When: March to September. The biggest waves arrive in the winter, along with freezing air temperatures and heavy storm surf.

Learn: Tofino Surf School owner Jeff Hasse is a local institution, while Storm Surf Shop can supply all your gear needs.

Stay: If enjoying the scenery from the comfort of your double-soaker tub is your idea of rustic, try the Wickaninnish Inn.

Eat: “For a small town, Tofino is blessed with a lot of good food,” said Devries. “My favourite restaurant is SoBo—everything on the menu is amazing!”

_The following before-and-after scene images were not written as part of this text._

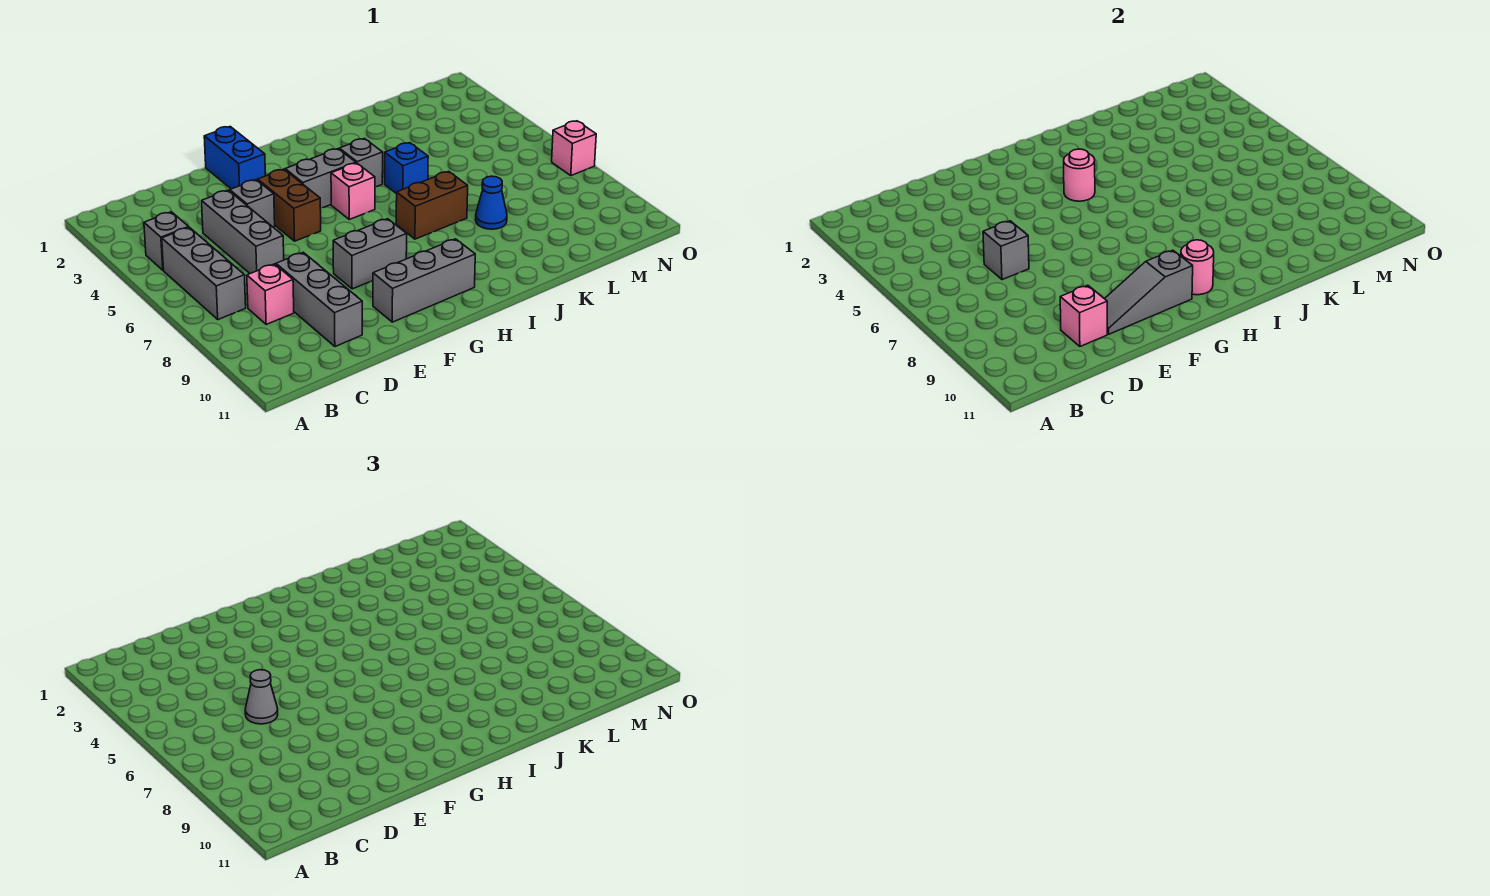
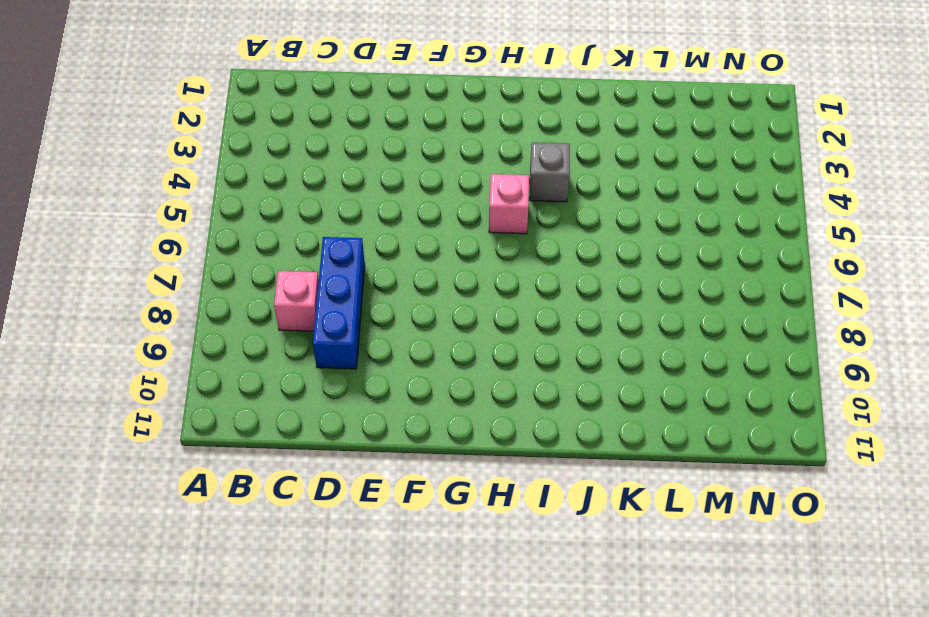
blue brick D7:D9 level 1 -> grey brick D8:D10 level 1
none -> grey brick B4 level 1
none -> grey brick B5:B7 level 1
none -> grey brick D4:D6 level 1

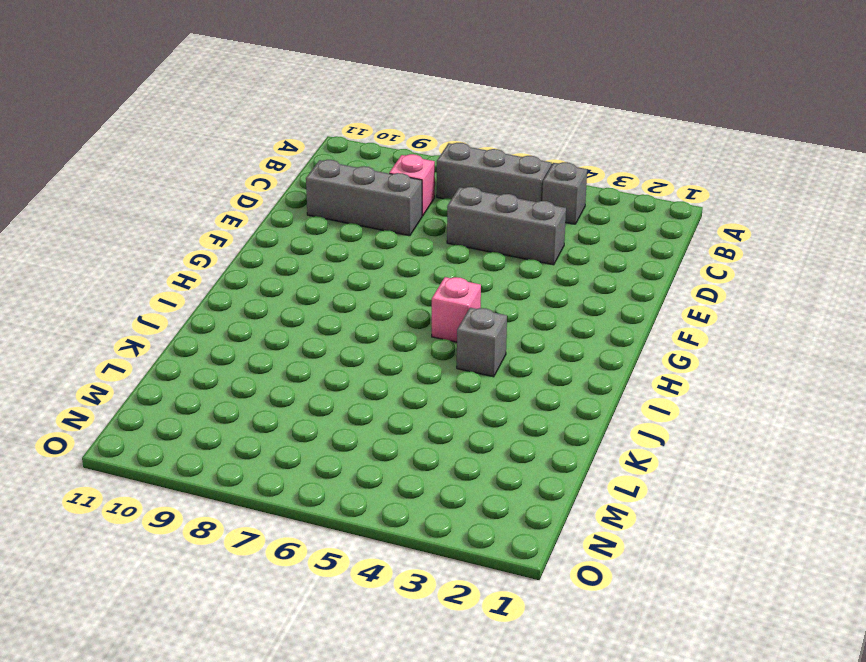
none -> grey brick E4 level 1
none -> blue brick F1:F2 level 1
none -> brown brick F4:F5 level 1

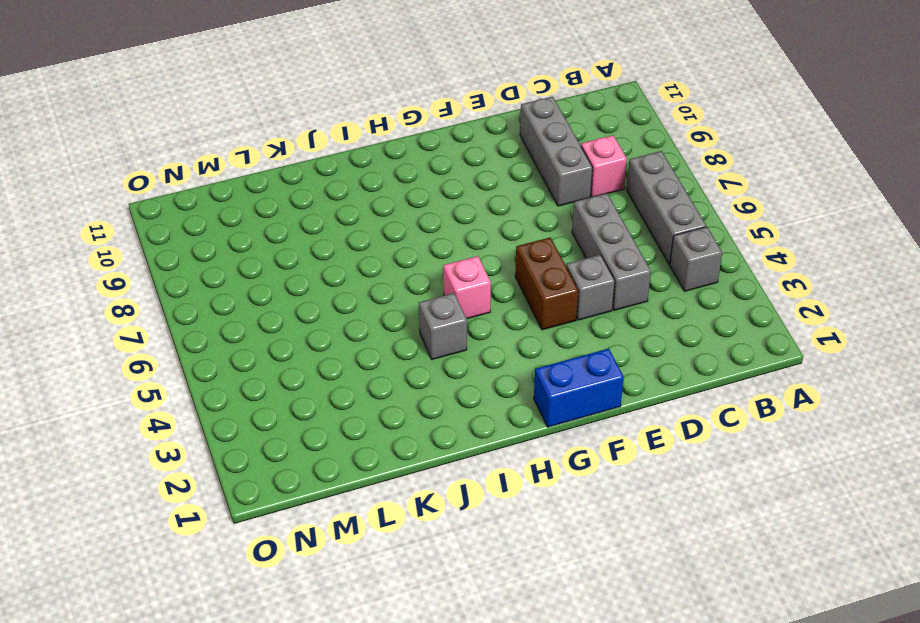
blue brick F1:G1 level 1 -> blue brick F1:F2 level 1
none -> grey brick F8:G8 level 1
none -> grey brick F10:H10 level 1
none -> grey brick G4:H4 level 1

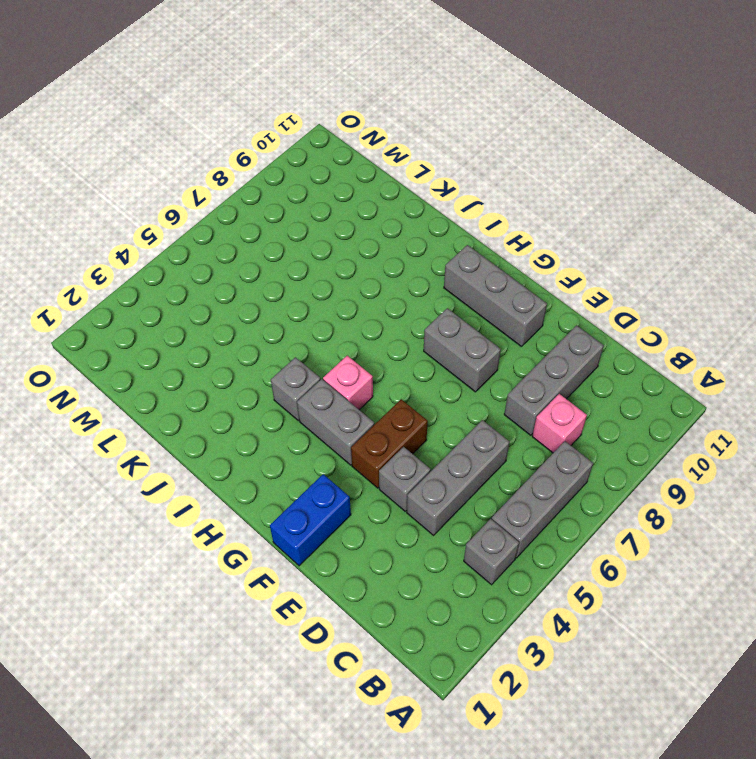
none -> brown brick I7:J7 level 1
none -> blue brick J5 level 1
none -> blue cone K8 level 1

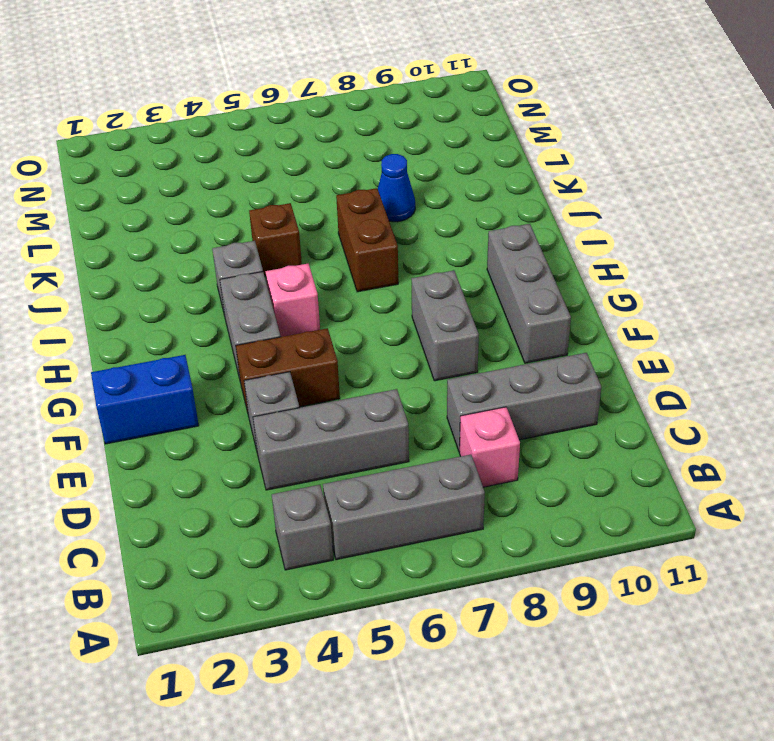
brown brick J5 level 1 -> blue brick J5 level 1
none -> pink brick O7 level 1
none -> grey brick D6 level 2
none -> pink brick D10 level 2

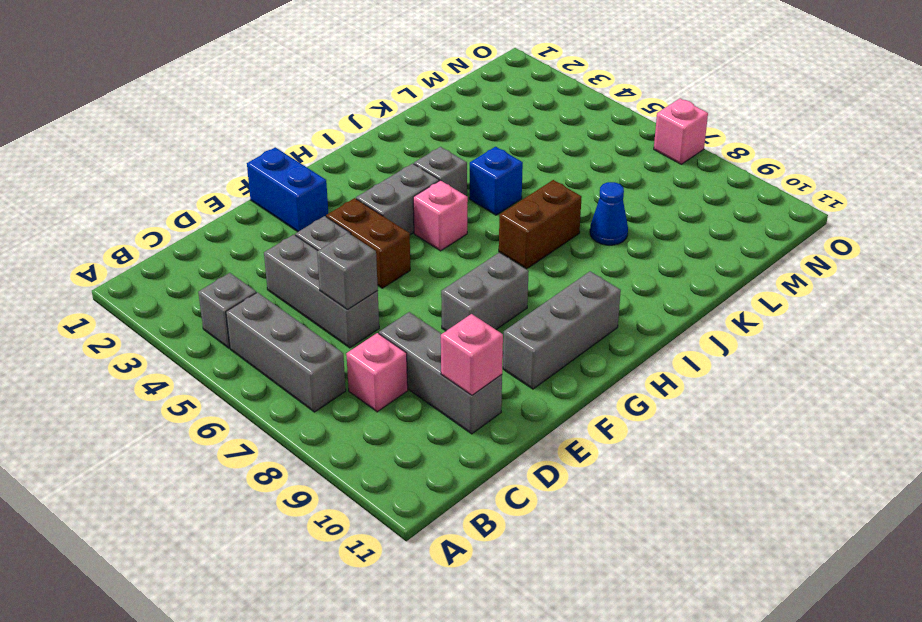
none -> grey slope E10:G10 level 2 top G
none -> pink round brick H4 level 2
none -> pink round brick H10 level 2

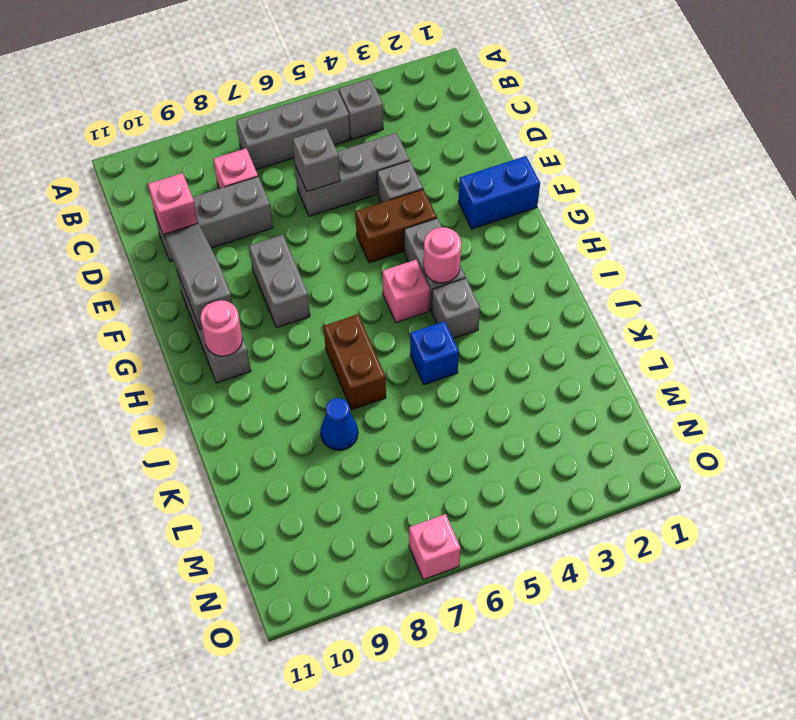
none -> grey cone D6 level 3

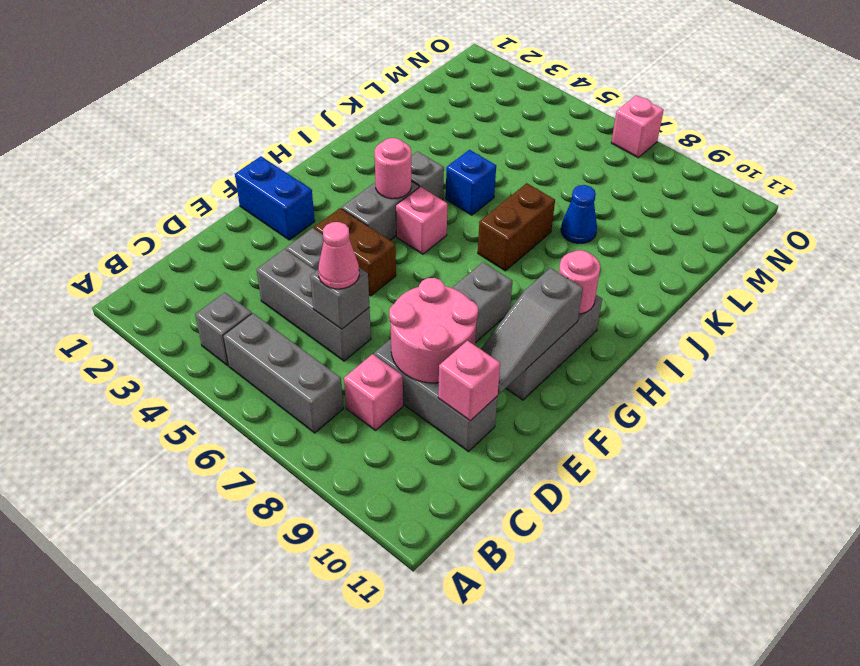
pink cone D6 level 3 -> grey cone D6 level 3
pink round brick D8:E9 level 2 -> none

Play: From March through October, head to sea to spot Gray Whales swim in the waters off Tofino. If you time your trip carefully, you can witness one of the ocean’s great migrations as the whales swim from Baja, Mexico, to the Bering Sea.

Local Tip: With a summer sun that rises around 5 a.m. and doesn’t set until around 9:30 p.m., you can pack all kinds of adventure into one day. Take advantage of the extra daylight by surfing at dawn and getting in a hike before lunch.


Why You Should Go: A posh European enclave in the Caribbean, this well-manicured island has waves, culture, and beauty for the most refined tastes, without the pretension.

The Town: St.-Barts is better known for visiting yacht owners like Jay-Z than world-class waves, but its reef breaks make it a magnifique destination for surfers too. There’s a pleasant mix here of high and low. Yes, there are parties into the night, but there is also peace and quiet.

If you aren’t distracted by the sugar-fine sand, topless beachgoers, or smell of money, two of the main surfing beaches are Toiny, at the south-east end, and Lorient, to the north. Windswell here is a fact of life, but so are the occasional, peeling sets and A-Frames at the more advanced spot, The Ledge.

Learn: The Reefer Surf Club is a hub for surfers on the island, with lessons and workshops.

Eat: For a casual, healthy bite at the beach, Maya’s To Go is your bikini-friendly go-to.

Play: On this island paradise, you could snorkel, dive, surf, sail, and swim your way through your trip. Or you could indulge and get a massage.

Stay: Hotel Emeraude Plage offers luxury without veering into the ridiculous and sits on a quiet beach that’s six minutes from Lorient.

Local Tip: If you’ve made it to St.-Barts, you don’t need any tips.